▸ What needs to be done:
Count the lines in the material below that contain the word "image", and give only the number.

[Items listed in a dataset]
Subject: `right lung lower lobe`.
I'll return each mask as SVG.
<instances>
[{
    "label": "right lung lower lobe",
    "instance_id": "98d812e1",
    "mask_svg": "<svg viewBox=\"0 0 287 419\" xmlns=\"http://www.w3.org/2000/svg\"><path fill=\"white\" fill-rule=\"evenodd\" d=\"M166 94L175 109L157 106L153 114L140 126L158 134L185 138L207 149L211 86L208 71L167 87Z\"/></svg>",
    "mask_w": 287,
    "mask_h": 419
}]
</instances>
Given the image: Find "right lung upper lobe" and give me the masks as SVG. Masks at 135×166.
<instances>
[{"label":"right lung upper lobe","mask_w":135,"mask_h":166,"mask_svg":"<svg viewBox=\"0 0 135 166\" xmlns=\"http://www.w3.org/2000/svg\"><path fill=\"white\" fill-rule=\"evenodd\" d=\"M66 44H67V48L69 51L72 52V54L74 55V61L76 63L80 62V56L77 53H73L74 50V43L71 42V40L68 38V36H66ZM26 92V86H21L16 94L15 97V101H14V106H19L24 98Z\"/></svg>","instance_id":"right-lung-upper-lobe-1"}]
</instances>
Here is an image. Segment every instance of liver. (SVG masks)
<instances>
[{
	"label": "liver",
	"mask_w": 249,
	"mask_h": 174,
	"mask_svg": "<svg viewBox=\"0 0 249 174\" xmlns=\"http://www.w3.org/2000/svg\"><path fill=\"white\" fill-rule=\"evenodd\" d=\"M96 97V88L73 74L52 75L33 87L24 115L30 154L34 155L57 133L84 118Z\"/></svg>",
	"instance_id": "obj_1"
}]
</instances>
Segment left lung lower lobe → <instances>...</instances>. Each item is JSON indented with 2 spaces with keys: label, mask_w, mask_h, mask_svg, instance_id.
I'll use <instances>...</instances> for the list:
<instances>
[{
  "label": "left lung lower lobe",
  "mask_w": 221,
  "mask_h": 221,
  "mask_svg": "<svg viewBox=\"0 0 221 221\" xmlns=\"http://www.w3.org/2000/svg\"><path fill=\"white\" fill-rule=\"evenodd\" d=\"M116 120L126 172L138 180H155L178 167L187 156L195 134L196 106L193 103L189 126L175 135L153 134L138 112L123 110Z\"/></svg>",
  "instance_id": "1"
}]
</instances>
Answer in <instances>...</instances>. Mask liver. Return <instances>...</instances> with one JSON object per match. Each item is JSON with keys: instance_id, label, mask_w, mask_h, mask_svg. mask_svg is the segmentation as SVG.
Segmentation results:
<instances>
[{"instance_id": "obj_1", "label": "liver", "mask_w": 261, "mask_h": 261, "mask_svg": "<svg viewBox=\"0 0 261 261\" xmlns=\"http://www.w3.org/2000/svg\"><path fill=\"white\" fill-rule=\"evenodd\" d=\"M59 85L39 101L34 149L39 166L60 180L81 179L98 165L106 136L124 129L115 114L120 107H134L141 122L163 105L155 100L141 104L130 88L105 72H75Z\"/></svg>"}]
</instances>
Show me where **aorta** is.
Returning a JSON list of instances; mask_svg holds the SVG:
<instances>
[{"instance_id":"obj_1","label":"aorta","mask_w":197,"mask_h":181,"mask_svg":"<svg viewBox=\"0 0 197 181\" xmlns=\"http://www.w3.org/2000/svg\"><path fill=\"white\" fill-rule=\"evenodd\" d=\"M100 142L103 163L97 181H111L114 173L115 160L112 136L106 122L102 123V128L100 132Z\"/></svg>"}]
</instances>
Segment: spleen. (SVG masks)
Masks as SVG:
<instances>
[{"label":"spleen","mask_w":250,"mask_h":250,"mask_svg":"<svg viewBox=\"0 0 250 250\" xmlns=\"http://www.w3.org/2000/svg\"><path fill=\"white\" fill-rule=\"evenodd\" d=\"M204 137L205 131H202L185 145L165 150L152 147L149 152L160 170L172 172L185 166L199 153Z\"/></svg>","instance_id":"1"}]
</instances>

▸ Reply:
2